You can continue to travel to venues or amenities which are open, but should aim to reduce the number of journeys you make where possible.

If you live in a tier 2 area, you must continue to follow tier 2 rules when you travel to a tier 1 area. Avoid travel to or overnight stays in tier 3 areas other than where necessary, such as for work, education, youth services, to receive medical treatment, or because of caring responsibilities.
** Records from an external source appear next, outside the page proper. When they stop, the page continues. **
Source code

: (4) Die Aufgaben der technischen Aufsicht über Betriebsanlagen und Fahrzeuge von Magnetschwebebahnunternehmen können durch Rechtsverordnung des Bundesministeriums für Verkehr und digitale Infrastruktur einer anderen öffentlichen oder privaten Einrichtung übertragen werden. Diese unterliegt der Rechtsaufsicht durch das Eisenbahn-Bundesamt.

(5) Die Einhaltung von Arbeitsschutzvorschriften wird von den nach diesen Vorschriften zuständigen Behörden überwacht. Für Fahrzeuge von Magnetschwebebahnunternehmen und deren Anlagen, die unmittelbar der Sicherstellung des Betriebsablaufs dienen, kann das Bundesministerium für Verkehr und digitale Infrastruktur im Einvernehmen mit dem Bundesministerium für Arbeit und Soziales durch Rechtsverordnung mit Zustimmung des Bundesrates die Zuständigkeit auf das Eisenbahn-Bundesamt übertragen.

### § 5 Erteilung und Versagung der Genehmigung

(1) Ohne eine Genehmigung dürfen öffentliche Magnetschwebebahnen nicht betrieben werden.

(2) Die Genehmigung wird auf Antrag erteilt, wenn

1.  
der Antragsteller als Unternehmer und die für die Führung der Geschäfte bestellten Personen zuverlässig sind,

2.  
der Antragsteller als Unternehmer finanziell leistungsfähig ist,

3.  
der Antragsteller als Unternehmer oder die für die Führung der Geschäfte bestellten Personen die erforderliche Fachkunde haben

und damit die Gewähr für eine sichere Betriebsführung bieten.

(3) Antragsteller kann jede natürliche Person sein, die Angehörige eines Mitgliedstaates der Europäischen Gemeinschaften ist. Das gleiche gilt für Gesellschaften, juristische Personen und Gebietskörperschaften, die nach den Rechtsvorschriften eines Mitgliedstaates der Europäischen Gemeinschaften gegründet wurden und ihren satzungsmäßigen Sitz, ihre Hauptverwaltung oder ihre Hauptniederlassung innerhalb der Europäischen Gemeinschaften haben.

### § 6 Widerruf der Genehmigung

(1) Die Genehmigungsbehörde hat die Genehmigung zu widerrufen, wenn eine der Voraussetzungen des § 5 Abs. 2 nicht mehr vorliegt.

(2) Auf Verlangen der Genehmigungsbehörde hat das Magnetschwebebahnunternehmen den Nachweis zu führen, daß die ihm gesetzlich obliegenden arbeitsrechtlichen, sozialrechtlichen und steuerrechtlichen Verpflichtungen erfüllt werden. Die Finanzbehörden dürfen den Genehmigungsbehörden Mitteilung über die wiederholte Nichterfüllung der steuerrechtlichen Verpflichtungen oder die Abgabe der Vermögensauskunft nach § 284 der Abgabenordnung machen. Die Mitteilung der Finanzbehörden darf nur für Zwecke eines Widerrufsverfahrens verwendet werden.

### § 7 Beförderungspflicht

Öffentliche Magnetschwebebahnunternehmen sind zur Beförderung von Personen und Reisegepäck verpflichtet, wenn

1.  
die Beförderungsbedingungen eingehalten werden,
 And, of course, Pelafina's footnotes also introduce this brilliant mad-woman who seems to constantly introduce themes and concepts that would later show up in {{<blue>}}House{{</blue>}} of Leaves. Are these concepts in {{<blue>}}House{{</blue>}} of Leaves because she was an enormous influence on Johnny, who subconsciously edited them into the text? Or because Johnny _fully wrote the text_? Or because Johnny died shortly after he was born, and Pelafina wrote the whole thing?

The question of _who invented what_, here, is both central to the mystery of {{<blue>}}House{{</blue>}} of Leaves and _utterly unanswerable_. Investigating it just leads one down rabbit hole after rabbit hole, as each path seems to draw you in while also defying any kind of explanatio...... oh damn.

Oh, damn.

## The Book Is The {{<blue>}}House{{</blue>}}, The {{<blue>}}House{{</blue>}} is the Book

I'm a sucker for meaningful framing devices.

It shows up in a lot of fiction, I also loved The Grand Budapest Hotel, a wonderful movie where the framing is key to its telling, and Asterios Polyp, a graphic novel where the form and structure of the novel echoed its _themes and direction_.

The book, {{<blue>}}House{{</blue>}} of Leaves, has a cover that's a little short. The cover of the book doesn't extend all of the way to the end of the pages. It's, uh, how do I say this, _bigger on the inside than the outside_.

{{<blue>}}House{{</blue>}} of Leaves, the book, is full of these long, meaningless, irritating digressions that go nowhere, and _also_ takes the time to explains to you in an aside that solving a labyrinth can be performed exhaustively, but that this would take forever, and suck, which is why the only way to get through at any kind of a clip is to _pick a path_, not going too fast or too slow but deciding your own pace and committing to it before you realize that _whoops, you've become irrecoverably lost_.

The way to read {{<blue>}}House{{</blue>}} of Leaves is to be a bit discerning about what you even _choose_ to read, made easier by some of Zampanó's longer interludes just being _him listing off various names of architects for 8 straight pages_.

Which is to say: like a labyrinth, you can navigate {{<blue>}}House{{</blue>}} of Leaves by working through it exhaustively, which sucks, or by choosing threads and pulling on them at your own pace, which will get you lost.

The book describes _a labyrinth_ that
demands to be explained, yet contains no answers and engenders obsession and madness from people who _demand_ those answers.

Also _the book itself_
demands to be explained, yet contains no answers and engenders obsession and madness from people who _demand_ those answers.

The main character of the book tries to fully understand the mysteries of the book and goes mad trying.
You can travel through a tier 3 area as a part of a longer journey.

Tier 3: Very High alert

This is for areas with a very high or very rapidly rising level of infections, where tighter restrictions are in place.

In tier 3:

You must not meet socially indoors or in most outdoor places with anybody you do not live with, or who is not in your support bubble, this includes in any private garden or at most outdoor venues.

You must not socialise in a group of more than 6 in some other outdoor public spaces, including parks, beaches, countryside accessible to the public, a public garden, grounds of a heritage site or castle, or a sports facility – this is called the ‘rule of 6’.

Hospitality settings, such as bars (including shisha venues), pubs, cafes and restaurants are closed – they are permitted to continue sales by takeaway, click-and-collect, drive-through or delivery services.

Accommodation such as hotels, B&Bs and guest houses must close. There are several exemptions, such as for those who use these venues as their main residence, and those requiring the venues where it is reasonably necessary for work or education and training.

Weddings and funerals can go ahead with restrictions on the number of attendees – 15 people can attend wedding ceremonies, wedding receptions are not allowed, 30 people can attend funeral ceremonies, 15 people can attend linked commemorative events.

Avoid travelling to other parts of the UK, including for overnight stays other than where necessary, such as for work, education, youth services, to receive medical treatment, or because of caring responsibilities. You can travel through other areas as part of a longer journey.